Since R12, the period rates are no longer used, and were replaced by daily rates
with the rate Type defined in Accounting Setup Manager - translation rate type,
therefore you can now quickly upload and download translation rates via
spreadsheets, or you can enter and maintain rates using the new web-based user
interface.
See Document 433564.1 and Document 279283.1 for more information.

It is recommended you use the Microsoft Internet Explorer web browser to utilize
the full functionality of the Currency Rates Manager.

10. Can I delete a period end rate?

No it is not possible to delete a period end rate. This was prevented in internal Bug
267398.

11. What is the Rate Adjustment Column in the Translation Trial Balance?

The Rate Adjustment is a column found in the Translation Trial Balance (Short
Name GLXXTB.rdf).
The Translation Trial Balance shows the Opening Balance, Period Debits & Credits
and Ending Balance apart from the Rate Adjustment in Foreign Currency.

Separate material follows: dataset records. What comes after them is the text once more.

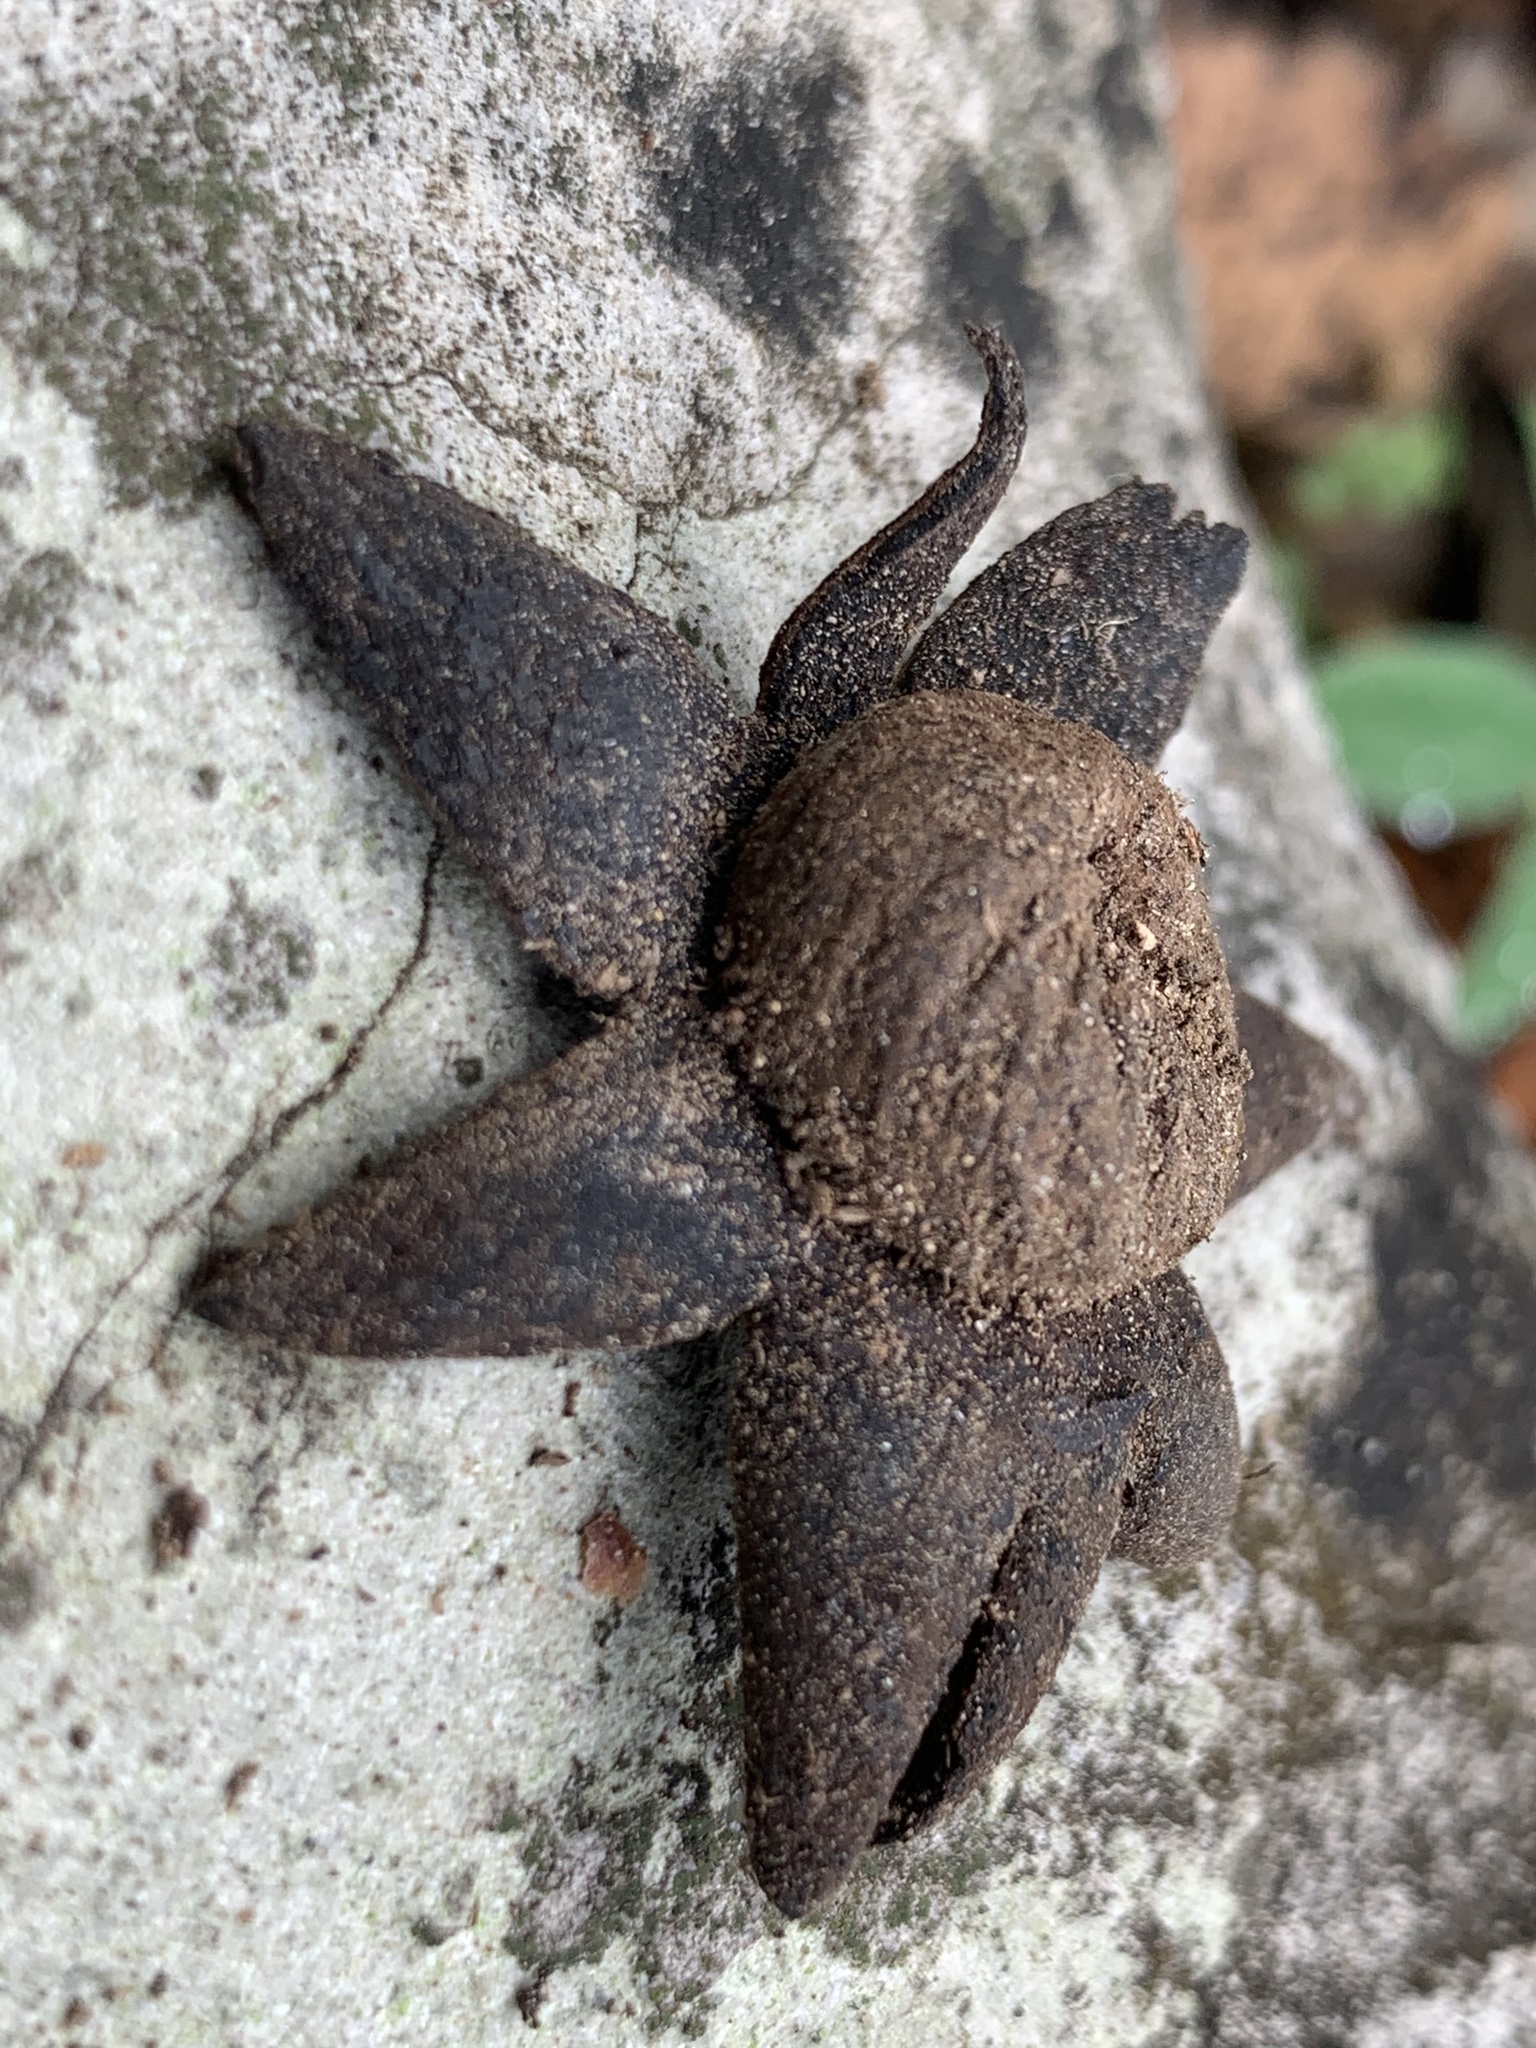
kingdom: Fungi
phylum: Basidiomycota
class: Agaricomycetes
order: Boletales
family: Diplocystidiaceae
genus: Astraeus
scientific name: Astraeus morganii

Rate Adjustment is calculated to show the effect of the change in Period Rates.
The Period Rates - Average Rate/End Rate - for the current period may be different
from the Previous Period.
The Rate Adjustment Column tries to capture the effect of the same - it is the
adjustment resulting from period rate differences between the reporting period and
the previous period.
The Rate Adjustment is relevant mainly to the Balance Sheet Accounts as the
Translation happens on the YTD Basis.

See Document 296272.1 for more information.

12. How can I update the Cumulative Translation Adjustment (CTA) account in Accounting Setup
Manager (R12)?

This is the expected functionality: if Translation has already been run, the CTA
account is protected against update.
After Purging the Translated Balances the CTA account can be updated to a
different one, and the balances need to be re-translated to impact the new CTA
account.

Revaluation -- Revaluation adjusts asset or liability accounts that may be materially understated or
overstated at the end of a period due to a significant fluctuation in the exchange rate between the
time the transaction was entered and the end of the period.
Translation -- Translation restates an entire ledger or balances for a company from the functional currency to a
foreign currency.

Ideally, one should run revaluation program first and then translation program. This will make sure that reval JE is
also translated to required currency.
Revaluation does need to be run before translation. The reason is as follows:

Revaluation = creates journals to restate Ledger's functional (accounted) currency balances relating to
foreign currency transactions. Revaluation of functional currency is based on ongoing FX rate changes
between functional currency and originating foreign currency.

Translation = translates Ledger's functional (accounted) currency balances into a foreign currency - purely
for the purposes of reporting / consolidation etc. in that foreign currency.

So if you do no revalue functional currency balances before you translate them - then your translated balances
will be incorrect (strictly from a FX exposure perspective).